#### Document extract:
Roksan’s TR5 speakers: the next generation

25th May 2016

Releasing an improved design brief to the original TR5 standmounts, Paul Rigby reviews the Roksan TR5 S2 speakers

Roksan’s TR5 bi-wire capable speakers are back as ‘second generation’ (hence the S2 tag) models. I first saw these speakers at the recent Sound & Vision 2016 show in Bristol last February and was eager to grab a set to see how they sounded.


They both stand proud with a custom-designed, paper cast-based, 130mm mid-bass unit plus the star of the show (especially at this price) a vertical ribbon tweeter (including dispersion damping foam) in a piano lacquered cabinet. Main improvements? Well, you need to go inside for that and the upgraded cabinet damping material as well as an upgraded crossover that features improved components.


Spanning 190 x 280 x 370mm, the Roksan speakers weigh in at a healthy 8.0kg.

So how do they sound?


Starting with Dakota Staton’s album ‘Round Midnight from the original Capitol vinyl release, issued in 1960, I noticed – as I ran to lower the volume on my pre-amp – a useful sensitivity for those of you who might own low powered amplifiers.

#### Instructions:
[A] Retype the part of the speaker review starting with "Roksan’s TR5 bi-wire" and going on through "a healthy 8.0kg.".
[B] According to the speaker review, how much do the Roksan TR5 S2 speakers weigh?
The rows that follow come from a different source than the speaker review.

#### Information supplied:

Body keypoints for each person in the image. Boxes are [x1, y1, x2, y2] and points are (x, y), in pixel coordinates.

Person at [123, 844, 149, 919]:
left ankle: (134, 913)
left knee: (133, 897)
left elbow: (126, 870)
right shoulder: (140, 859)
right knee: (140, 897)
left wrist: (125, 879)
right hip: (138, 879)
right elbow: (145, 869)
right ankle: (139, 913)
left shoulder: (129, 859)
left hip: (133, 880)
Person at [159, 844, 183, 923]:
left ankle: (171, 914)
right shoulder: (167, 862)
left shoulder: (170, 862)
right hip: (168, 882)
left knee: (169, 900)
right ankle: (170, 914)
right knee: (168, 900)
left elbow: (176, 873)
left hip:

#### List of solutions:
[A]
Roksan’s TR5 bi-wire capable speakers are back as ‘second generation’ (hence the S2 tag) models. I first saw these speakers at the recent Sound & Vision 2016 show in Bristol last February and was eager to grab a set to see how they sounded.


They both stand proud with a custom-designed, paper cast-based, 130mm mid-bass unit plus the star of the show (especially at this price) a vertical ribbon tweeter (including dispersion damping foam) in a piano lacquered cabinet. Main improvements? Well, you need to go inside for that and the upgraded cabinet damping material as well as an upgraded crossover that features improved components.


Spanning 190 x 280 x 370mm, the Roksan speakers weigh in at a healthy 8.0kg.

[B] They weigh 8.0kg.